» Kutipan Dokumen
^^^^^^^^^^^^^^^^

Mereka adalah perusahaan logging, sawit, kebun kertas, tambang, hingga proyek pembangkit listrik yang diklaim “hijau”. Namun, seperti biasa, perusahaan-perusahaan itu berlindung di balik narasi klasik. "Ini takdir alam. Ini curah hujan ekstrem," kata mereka.
Bagaimana mungkin meminta pertanggungjawaban pada takdir? Maka, sembilan ratus enam puluh satu jenazah, memang hanya angka.
Padahal, hanya di negeri otoritarian warga negara boleh mati dalam ketidaktahuan. Adapun kita adalah negara yang menjunjung tinggi “Kemanusiaan yang Adil dan Beradab”. Oleh karena itu, sudah seharusnya negara menyeret mereka yang bertanggung jawab dalam banjir bandang ini, demi rasa keadilan bagi korban dan keluarganya, dan untuk pelajaran di masa depan.
Tetapi, menyeret mereka tak akan semudah menemukannya di peta. Akan sangat sukar, bahkan mungkin tidak akan berhasil, jika penegakkannya menggunakan hukum konvensional.
Kegagalan strict liability
Selama ini, kita dininabobokan oleh UU Perlindungan dan Pengelolaan Lingkungan Hidup (PPLH), hanya karena di dalamnya ada asas Strict Liability atau Tanggung Jawab Mutlak. Di atas kertas, asas ini terdengar garang: Perusahaan perusak lingkungan wajib membayar ganti rugi tanpa perlu membuktikan unsur kesalahannya.
Namun, terbukti sanksi perdata ini gagal menjadi pencegah (deterrent). Bagi korporasi ekstraktif dengan omset triliunan, membayar denda lingkungan hanyalah cost of doing business—biaya operasional yang jauh lebih murah dibandingkan harus membangun infrastruktur mitigasi bencana yang layak. Mereka membayar denda, lalu kembali mengeruk laba.
Ketika kerugian bukan lagi soal pohon yang tumbang, melainkan ratusan nyawa manusia, pendekatan perdata ini tak lagi memadai. Hukum tak boleh membiarkan nyawa manusia dikalkulasi dalam neraca rugi-laba perusahaan.
Kita membutuhkan instrumen yang lebih tajam dari sekadar denda. Kita butuh pidana penjara, yang mekanismenya menggunakan Pembuktian Terbalik. Korporasi di hulu sungai, alih-alih Jaksa, yang harus membuktikan mereka tidak bersalah. Jika mereka gagal memberikan alibi yang ilmiah, negara berhak—dan wajib—menuntut pertanggungjawaban.

^^^^^^^^^^^^^^^^

Data yang Dikumpulkan
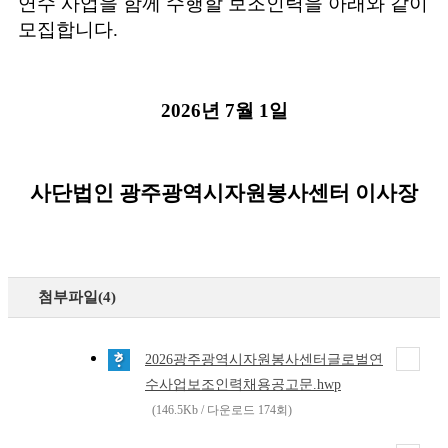
연수 사업을 함께 수행할 보조인력을 아래와 같이
모집합니다
.
2026
년
7
월
1
일
사단법인 광주광역시자원봉사센터 이사장
첨부파일(4)
2026광주광역시자원봉사센터글로벌연
수사업보조인력채용공고문.hwp
(146.5Kb / 다운로드 174회)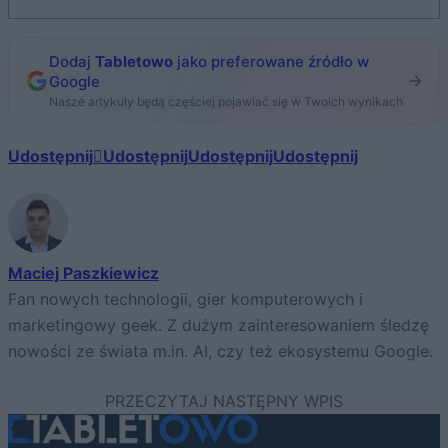
Dodaj
Tabletowo
jako preferowane źródło w
Google
Nasze artykuły będą częściej pojawiać się w Twoich wynikach
Udostępnij
Udostępnij
Udostępnij
Udostępnij
Maciej Paszkiewicz
Fan nowych technologii, gier komputerowych i
marketingowy geek. Z dużym zainteresowaniem śledzę
nowości ze świata m.in. AI, czy też ekosystemu Google.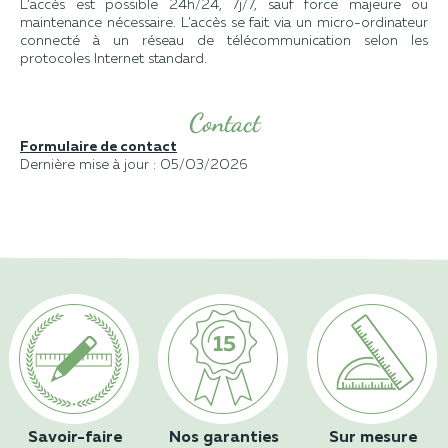
L’accès est possible 24h/24, 7j/7, sauf force majeure ou
maintenance nécessaire. L’accès se fait via un micro-ordinateur
connecté à un réseau de télécommunication selon les
protocoles Internet standard.
Contact
Formulaire de contact
Dernière mise à jour : 05/03/2026
Savoir-faire
Nos garanties
Sur mesure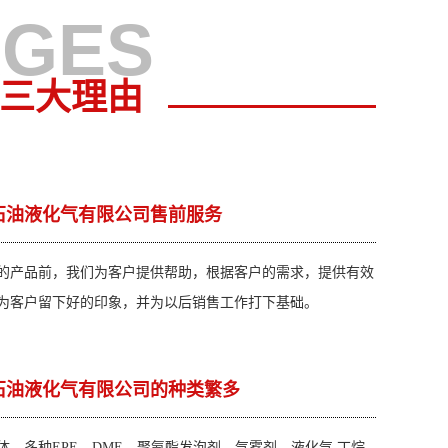
AGES
三大理由
石油液化气有限公司售前服务
的产品前，我们为客户提供帮助，根据客户的需求，提供有效
为客户留下好的印象，并为以后销售工作打下基础。
石油液化气有限公司的种类繁多
、多种EPE、DME、聚氨酯发泡剂、气雾剂、液化气 丁烷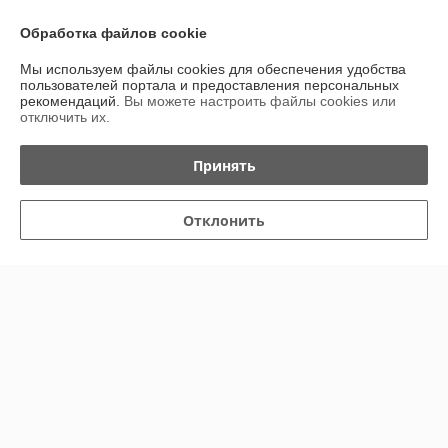
Обработка файлов cookie
Сделка подтверждена через корзину
Мы используем файлы cookies для обеспечения удобства
пользователей портала и предоставления персональных
Елена
18.02.2026
рекомендаций.
Вы можете настроить файлы cookies или
отключить их.
Отлично
Принять
Показать все отзывы
Отклонить
О нас
Контакты
Доставка и оплата
График работы
Полная версия сайта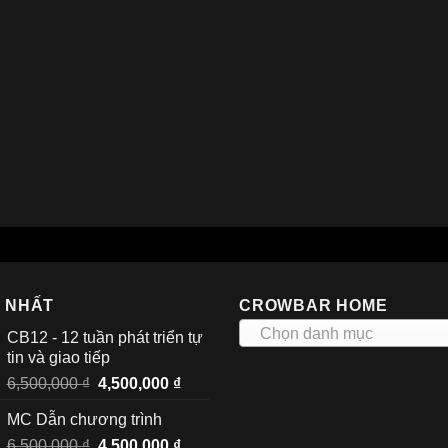
I NHẤT
CROWBAR HOME
Chọn danh mục
CB12 - 12 tuần phát triển tự
tin và giao tiếp
Giá
Giá
6,500,000
₫
4,500,000
₫
gốc
hiện
MC Dẫn chương trình
là:
tại
Giá
Giá
6,500,000
₫
6,500,000 ₫.
4,500,000
₫
là: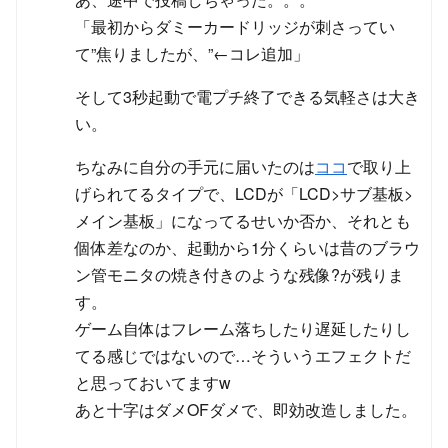
「最初からダミーカードリッジが刺さってい
て”焦りましたが、”←コレ追加」
そして3秒起動で電プチ終了できる気軽さは大き
い。
ちなみに自分の手元に届いたのは
ココ
で取り上
げられてるタイプで、LCDが「LCD>サブ基板>
メイン基板」になってるせいか否か、それとも
個体差なのか、起動から1分くらいは昔のブラウ
ン管モニタの焼き付きのような残像?が残りま
す。
ゲーム自体はフレーム落ちしたり遅延したりし
てる感じではないので…そういうエフェクトだ
と思っておいてますw
あと十字はダメOFダメで、即効改造しました。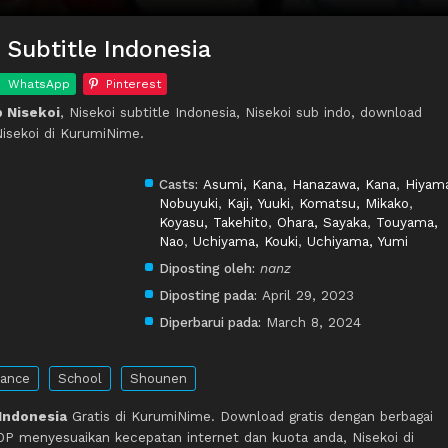
 Subtitle Indonesia
WhatsApp
Pinterest
 Nisekoi
, Nisekoi subtitle Indonesia, Nisekoi sub indo, download
Nisekoi di KurumiNime.
Casts:
Asumi, Kana
,
Hanazawa, Kana
,
Hiyam
Nobuyuki
,
Kaji, Yuuki
,
Komatsu, Mikako
,
Koyasu, Takehito
,
Ohara, Sayaka
,
Touyama,
Nao
,
Uchiyama, Kouki
,
Uchiyama, Yumi
Diposting oleh:
nanz
Diposting pada:
April 29, 2023
Diperbarui pada:
March 8, 2024
ance
School
Shounen
 Indonesia
Gratis di KurumiNime. Download gratis dengan berbagai
P menyesuaikan kecepatan internet dan kuota anda, Nisekoi di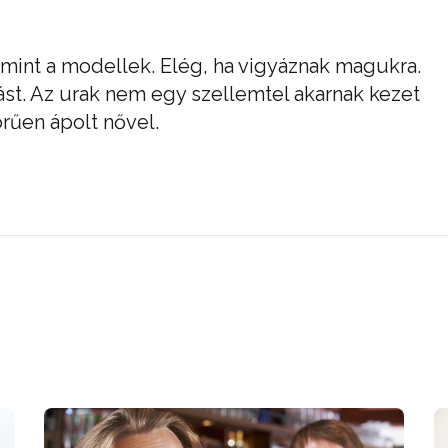
 mint a modellek. Elég, ha vigyáznak magukra.
st. Az urak nem egy szellemtel akarnak kezet
rűen ápolt nővel.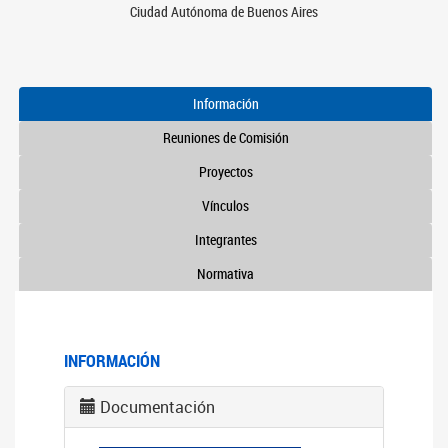
Ciudad Autónoma de Buenos Aires
Información
Reuniones de Comisión
Proyectos
Vínculos
Integrantes
Normativa
INFORMACIÓN
Documentación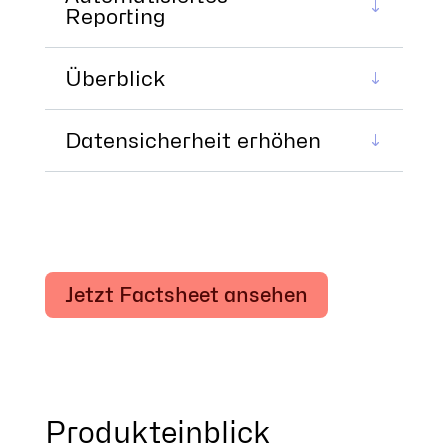
Reporting
Überblick
Datensicherheit erhöhen
Jetzt Factsheet ansehen
Produkteinblick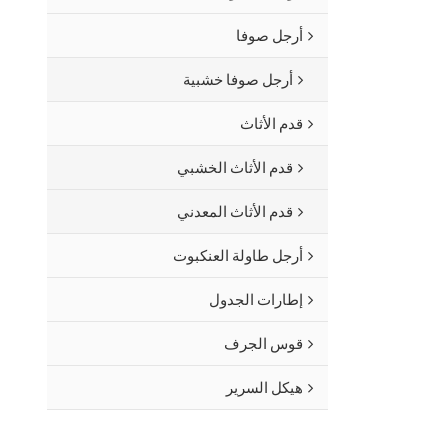
أرجل صوفا
أرجل صوفا خشبية
قدم الأثاث
قدم الأثاث الخشبي
قدم الأثاث المعدني
أرجل طاولة العنكبوت
إطارات الجدول
قوس الجرف
هيكل السرير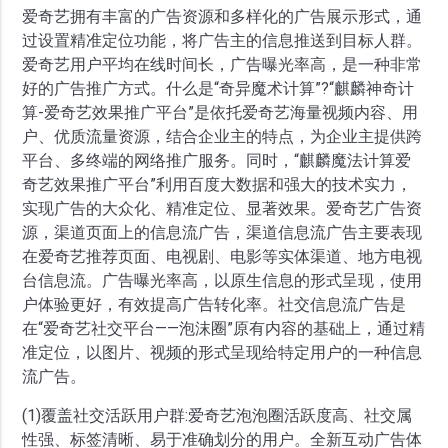
爱奇艺拥有丰富的广告资源和多样化的广告展示形式，通
过设置精准定位功能，将广告主的信息推送到目标人群。
爱奇艺用户平均在线时间长，广告曝光率高，是一种非常
好的广告推广方式。什么是“奇异魔术计算”?“麒麟神奇计
算-爱奇艺效果推广平台”是依托爱奇艺海量视频内容、用
户、优质流量资源，结合企业主的特点，为企业主提供跨
平台、多终端的网络推广服务。同时，“麒麟魔法计算爱
奇艺效果推广平台”利用百度大数据和强大的技术实力，
实现广告的大众化、精准定位、显著效果。爱奇艺广告资
源，渠道页面上的信息流广告，渠道信息流广告主要表现
在爱奇艺推荐页面、电视剧、电影等实体渠道、地方电视
台信息流。广告曝光率高，以原生信息的形式呈现，使用
户体验更好，有效提高广告转化率。社交信息流广告是
在“爱奇艺社交平台——泡沫圈”原有内容的基础上，通过精
准定位，以图片、视频的形式呈现给特定用户的一种信息
流广告。
(1)覆盖社交活跃用户群:爱奇艺泡泡圈活跃度高、社交属
性强、标签清晰、易于准确划分的用户。全新互动广告体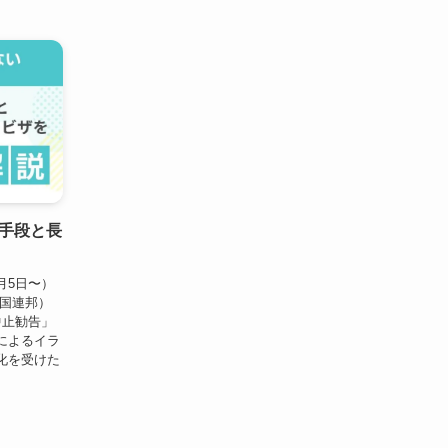
手段と長
3月5日〜）
長国連邦）
中止勧告」
によるイラ
化を受けた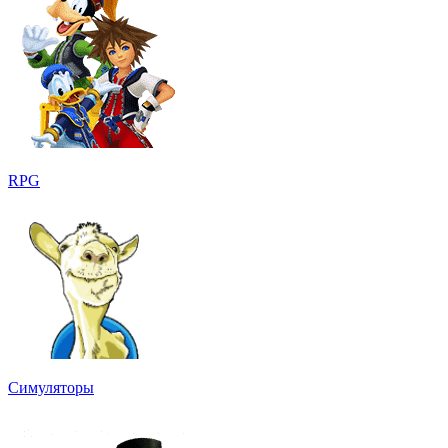
RPG
Симуляторы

^^^^^^^^^^^^^^^^

» Tugas Latihan
A. Jawablah pertanyaan berikut berdasarkan teks tentang banjir bandang:
(i) Berapa jumlah jenazah yang disebut dalam teks?
(ii) Undang-undang apa yang memuat asas Strict Liability?
(iii) Mekanisme apa yang diusulkan dalam teks untuk pidana penjara?
B. Tentukan apakah setiap pernyataan di bawah ini sesuai dengan teks tentang banjir bandang. Jawab ya atau tidak, lalu kutip kata-kata teks yang menjadi dasarnya.
(i) Perusahaan-perusahaan itu menyebut curah hujan ekstrem sebagai penyebab bencana.
(ii) Sanksi perdata terbukti berhasil menjadi pencegah.
(iii) Dalam mekanisme yang diusulkan, Jaksa yang harus membuktikan kesalahan korporasi.
C. Teruskan teks tentang banjir bandang mulai dari kalimat terakhirnya.

» Jawaban Latihan
A.
(i) Sembilan ratus enam puluh satu jenazah.
(ii) UU Perlindungan dan Pengelolaan Lingkungan Hidup (PPLH).
(iii) Pembuktian Terbalik.

B.
(i) Ya: "Ini takdir alam. Ini curah hujan ekstrem," kata mereka.
(ii) Tidak: "Namun, terbukti sanksi perdata ini gagal menjadi pencegah (deterrent)."
(iii) Tidak: "Korporasi di hulu sungai, alih-alih Jaksa, yang harus membuktikan mereka tidak bersalah."

C.
Analogi kaca jendela
Pembuktian terbalik mutlak diperlukan di sana. Penyebabnya adalah karena di wilayah ini ada ketimpangan epistemik (Epistemic Inequality) dalam informasi, ada asimetri informasi, antara korporasi dan rakyat.
Bayangkan analogi sederhana ini: Ada kaca jendela rumah pecah dilempar batu. Di depan rumah itu, berdiri Tuan A memegang batu. Dalam hukum pidana biasa, Jaksa harus bersusah payah mencari CCTV atau saksi mata yang melihat Tuan A melempar. Jika tidak ada, Tuan A bebas.
Padahal, dalam kasus Sumatera hari ini, korporasi di hulu memegang monopoli informasi. Mereka punya data satelit real-time, ahli geologi, dan log operasional alat berat. Sementara rakyat di hilir hanya punya lumpur di ruang tamu mereka.
Ada distribusi informasi yang tak adil. Memaksa Jaksa atau korban untuk membuktikan kausalitas ilmiah di "kandang" korporasi yang tertutup rapat adalah hal yang mustahil.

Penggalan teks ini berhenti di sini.